In the winter of 1942, she was dispatched by the CCP Central Committee to the Central Party School in Yan'an to engage in Yan'an Rectification Movement. In 1945, she was elected as a delegate to the 7th National Congress of the Chinese Communist Party and subsequently represented the women's sector, preparing for and participating in the establishment of the Preparatory Committee for the Conference of People's Representatives of the People's Liberation Areas of China.

=== The Second Nationalist-Communist Civil War ===
In August 1945, following Japan's surrender, the Central Committee of the Chinese Communist Party dispatched several cadres to the Northeast to initiate operations. In October of the same year, Liu Yaxiong was appointed as the secretary of the municipal party committee in Shuangliao, the headquarters of the Northeast Manchuria Branch. Upon assuming office, she eradicated banditry and intimidation, while educating the populace, resulting in a swift improvement in the region's operational conditions and support for the Battle of Siping. In early 1947, she was designated as the organizing minister of the CCP Nenjiang Provincial Committee, and in 1948, she became a member of the Women's Committee of the Northeast Bureau and the deputy secretary of the Party Committee of the organization, among other roles. Subsequent to the Liaoshen campaign, the CCP's policy transitioned from rural areas to urban centers. She was a member of the Shenyang Municipal Military Management Committee and the Shenyang Municipal Party Committee, where she engaged in the Northeast Bureau's Urban Work Study Group, examining the operations of major cities and large companies.
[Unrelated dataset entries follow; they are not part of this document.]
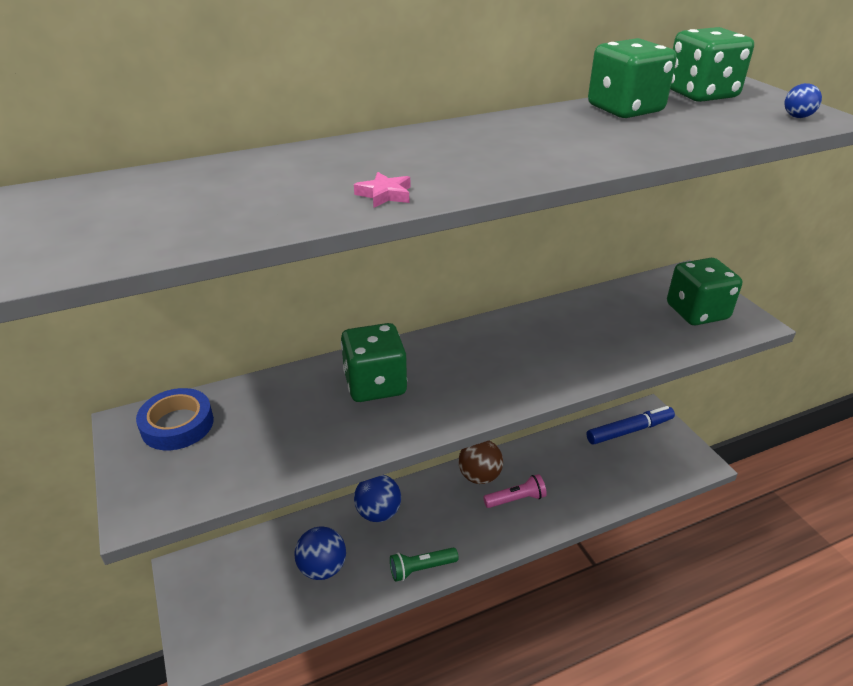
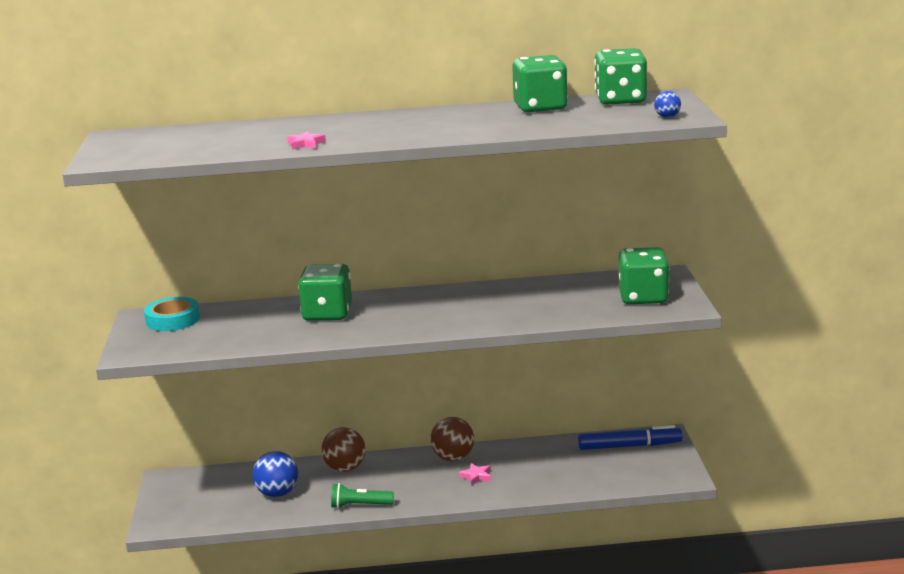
camera: 20 degrees right, 15 degrees down
blue tape [136,388,214,450] -> turquoise tape [144,297,200,331]
blue ball [354,475,401,522] -> brown ball [321,427,366,472]
pink flashlight [483,474,547,508] -> pink star [459,463,491,486]

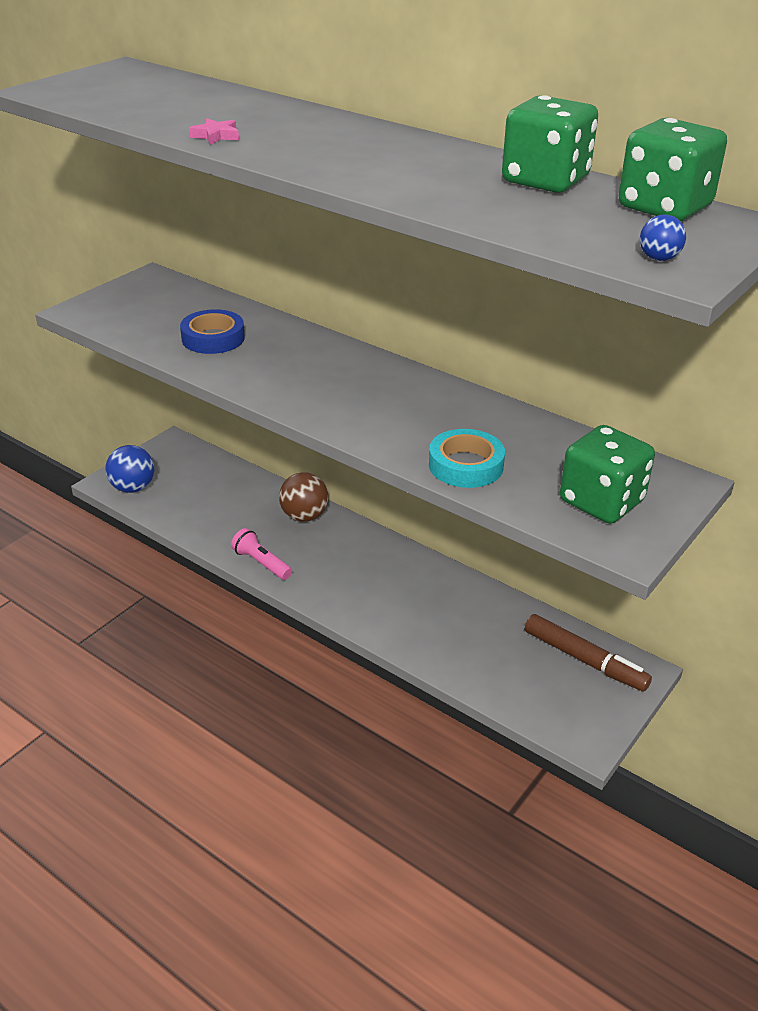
camera: 40 degrees right, 15 degrees up
turquoise tape [144,297,200,331] -> turquoise tape moved to [429,429,505,488]
blue ball [252,451,298,497] -> blue ball moved to [105,445,154,493]
green dice [298,264,352,321] -> none
green flashlight [331,483,394,509] -> pink flashlight [231,528,292,580]
brown ball [430,417,474,461] -> none
pink star [459,463,491,486] -> none
blue marker [578,425,682,450] -> brown marker [525,614,652,692]
none -> blue tape [180,309,245,354]

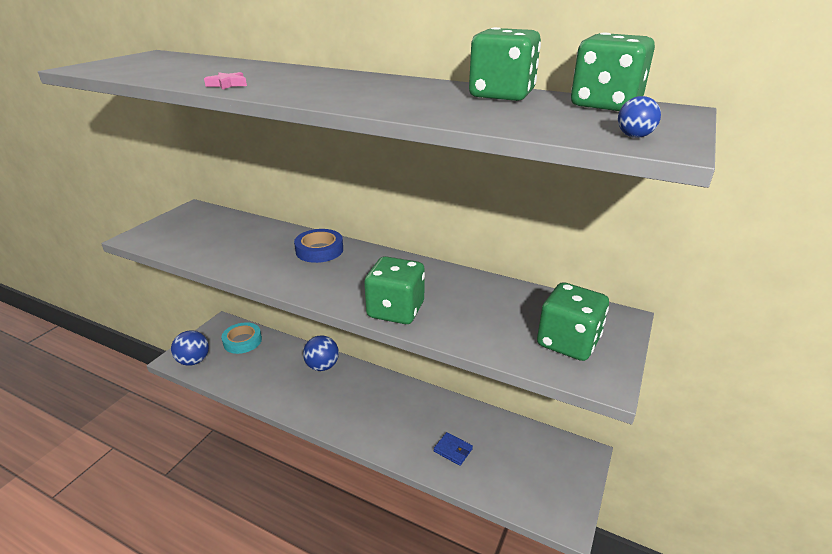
camera: 10 degrees left, 5 degrees down
blue tape [180,309,245,354] -> blue tape moved to [294,229,343,263]
pink flashlight [231,528,292,580] -> none
brown ball [279,472,328,522] -> blue ball [303,335,339,371]
turquoise tape [429,429,505,488] -> turquoise tape moved to [222,322,262,354]
brown marker [525,614,652,692] -> none
none -> green dice [364,256,425,324]
none -> blue wallet [434,432,473,466]

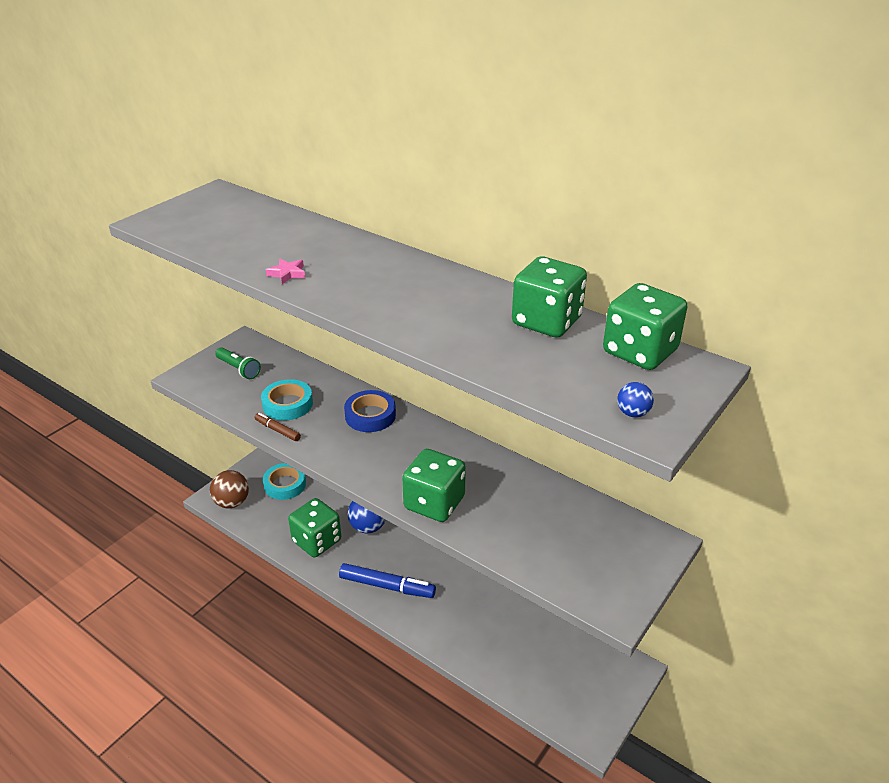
camera: 10 degrees right, 5 degrees up
blue ball [171,331,209,366] -> brown ball [210,470,249,508]
blue wallet [434,432,473,466] -> none
green dice [537,282,609,361] -> green dice moved to [288,498,341,557]
none -> green flashlight [215,347,261,379]
none -> brown marker [254,413,301,441]
none -> turquoise tape [261,379,313,420]
none -> blue marker [339,563,436,598]

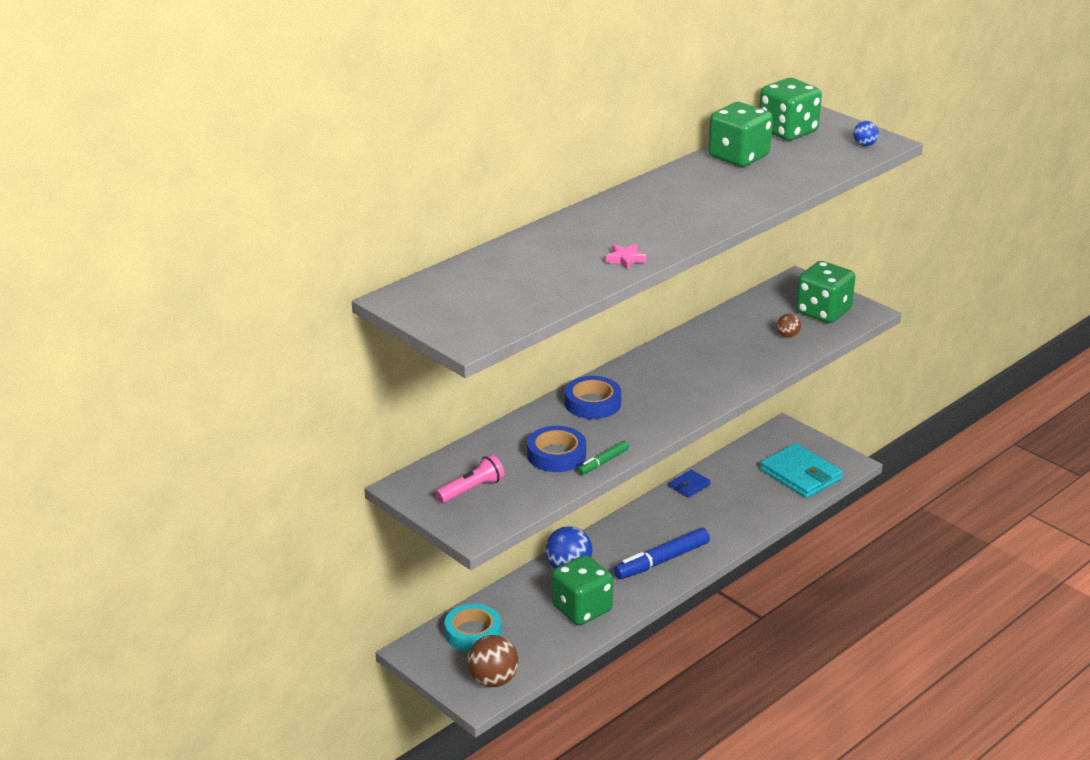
camera: 80 degrees left, 5 degrees down
green flashlight [215,347,261,379] -> pink flashlight [435,454,504,503]
brown marker [254,413,301,441] -> green marker [578,441,629,475]
turquoise tape [261,379,313,420] -> blue tape [527,426,586,472]
blue marker [339,563,436,598] -> blue marker turned 150 degrees counterclockwise [614,528,710,579]
green dice [402,449,466,522] -> green dice moved to [796,261,855,323]
none -> blue wallet [669,470,711,498]
none -> turquoise wallet [760,443,843,498]
none -> brown ball [777,314,801,338]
In April 1949, she participated in the inaugural All-China Women's Federation and was elected as an executive member. From July 1949 to 1952, she held the position of the inaugural Secretary of the Municipal Party Committee of Changchun, a municipality directly governed by the central government, and was instrumental in facilitating the swift recovery and advancement of all operational facets in Changchun, thereby providing robust support for the entire civil war and the ensuing Korean War ahead.
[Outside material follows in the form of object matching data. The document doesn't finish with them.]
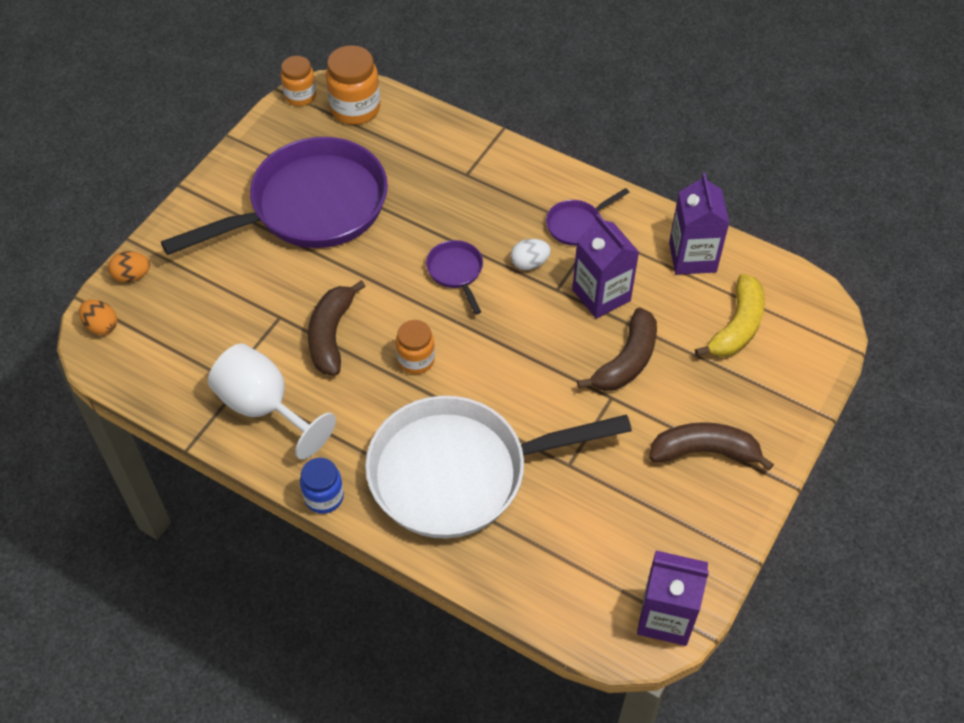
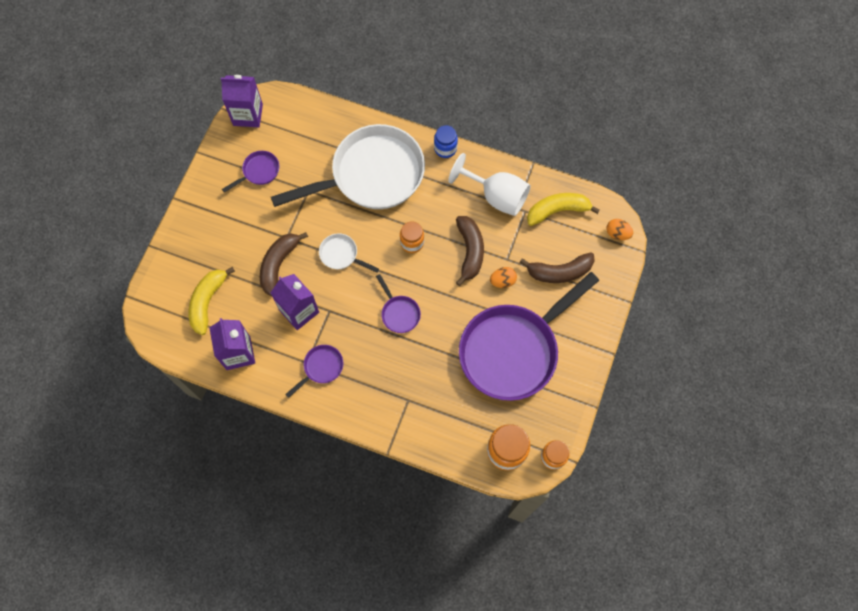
camera: 170 degrees right, 15 degrees up
orange egg [108,251,150,282] -> orange egg moved to [490,267,517,288]
white egg [511,239,551,270] -> none
brown banana [649,422,774,471] -> brown banana moved to [519,252,595,283]
none -> purple pan [222,151,279,193]
none -> white pan [319,233,379,273]
none -> yellow banana [527,193,600,226]

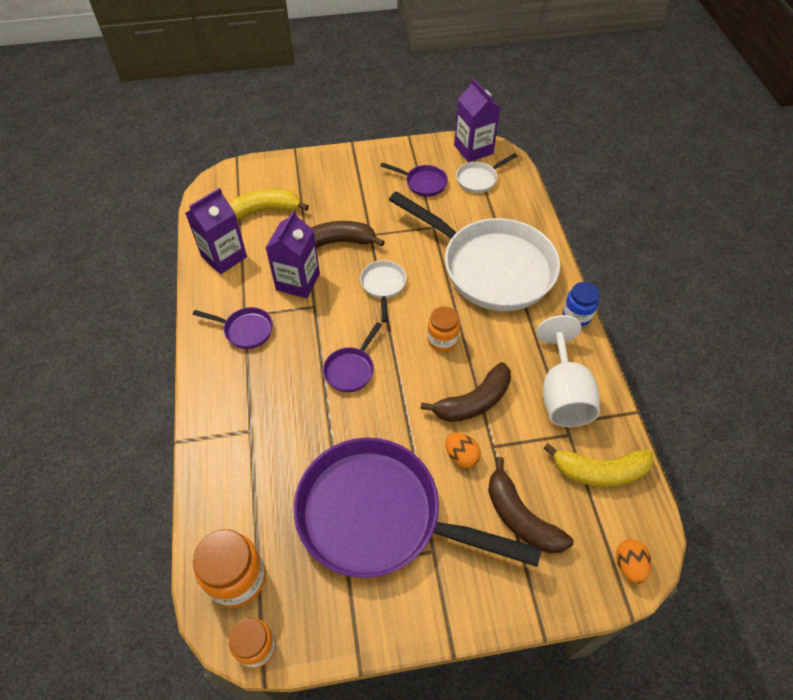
camera: 60 degrees right, 15 degrees down
yellow banana [527,193,600,226] -> yellow banana turned 135 degrees clockwise [543,443,654,487]
none -> white pan [456,153,517,193]

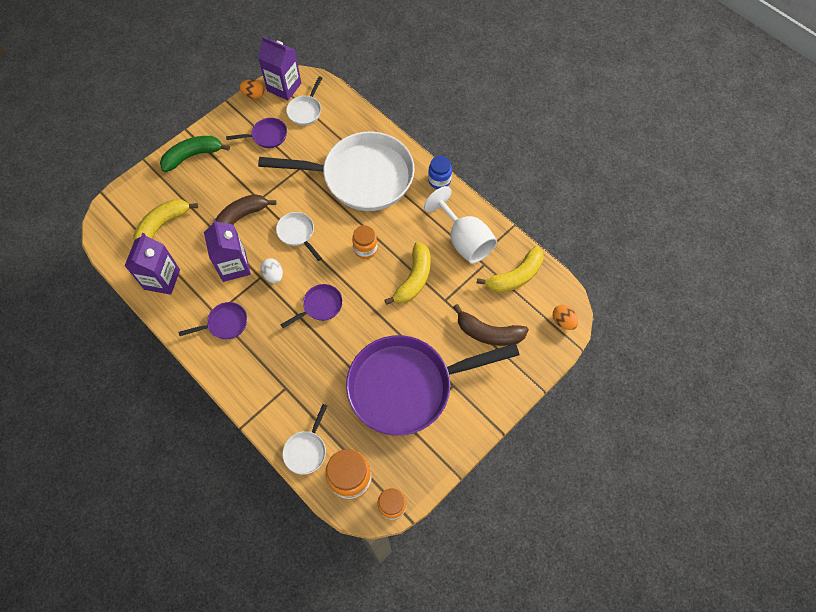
camera: 35 degrees left, 10 degrees up
purple pan [323,322,382,392] -> purple pan turned 120 degrees counterclockwise [280,284,343,328]
brown banana [421,362,511,422] -> yellow banana [385,242,431,305]
orange egg [445,433,481,468] -> orange egg moved to [239,79,264,99]
none -> green banana [160,136,230,172]
none -> white egg [260,258,283,283]
none -> white pan [283,404,327,475]

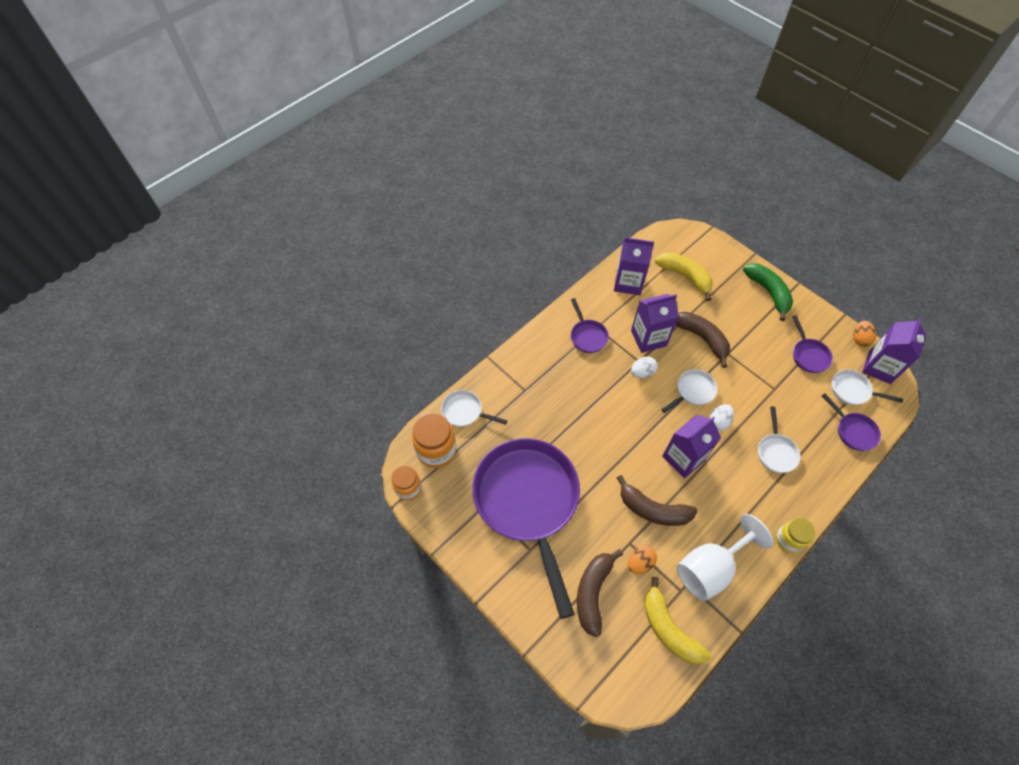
camera: 90 degrees right, 5 degrees down
white pan [258,131,415,211] -> white pan [758,406,801,473], size x0.40
purple pan [280,284,343,328] -> purple pan moved to [822,393,881,451]
orange jar [352,225,377,259] -> purple carton [662,415,721,478]
yellow banana [385,242,431,305] -> brown banana [617,475,697,526]
blue jar [428,156,452,189] -> yellow jar [776,518,815,553]
orange egg [553,305,578,330] -> orange egg moved to [627,546,657,574]
none -> white egg [709,404,734,431]

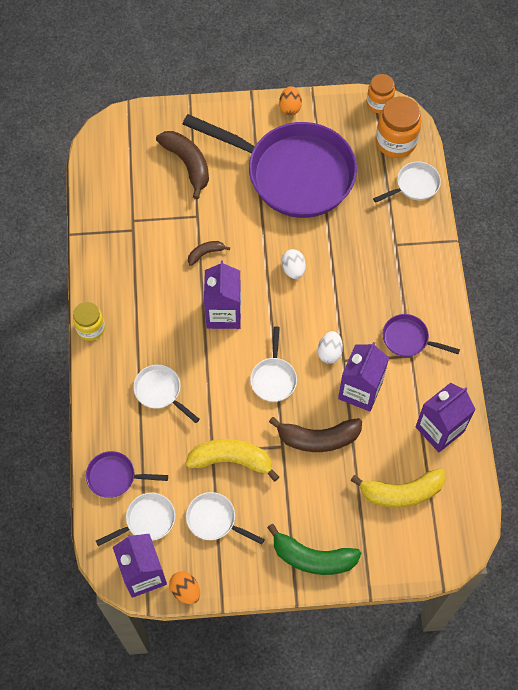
camera: 130 degrees right, 5 degrees up
brown banana [617,475,697,526] -> brown banana [188,241,230,266], size x0.52
orange egg [627,546,657,574] -> orange egg moved to [279,86,302,116]
yellow banana [644,577,711,664] -> yellow banana moved to [185,439,279,482]
white goblet [677,514,773,601] -> none
white egg [709,404,734,431] -> white egg moved to [281,249,306,279]
purple pan [793,316,833,373] -> white pan [186,492,265,545]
=== People's Republic of China ===
In September 1949, she served as a delegate to the 1st National Committee of the Chinese People's Political Consultative Conference and took part in the Proclamation of the People's Republic of China. Following the establishment of the People's Republic of China, Liu Yaxiong was appointed to the All-China Women's Federation in 1952 as Deputy Secretary of the Central Women's Committee and Director of the Urban Workers' Department. In early 1953, she transitioned to the Ministry of Labor of China as Executive Vice Minister, responsible for addressing employment issues, enhancing the political and technical competencies of workers, and overseeing vocational education for workers. In 1963, she was elected to the Supervisory Committee of the CCP Central Committee and became leadership of the Supervision Group of the Central Supervisory Commission inside the Ministry of Transport in 1964. During the Cultural Revolution, she faced persecution. Following the conclusion of the Cultural Revolution, the Organization Department of the Chinese Communist Party rehabilitated her.

Liu Yaxiong served as a delegate to the 7th and 8th National Congress of the Chinese Communist Party, a deputy to the 1st, 2nd, and 3rd National People's Congresses, a member of the Standing Committee of the 3rd National People's Congress, and a member of the Standing Committee of the 5th and 6th National Committee of the Chinese People's Political Consultative Conference.

She died in Beijing on February 21, 1988, at the age of 86.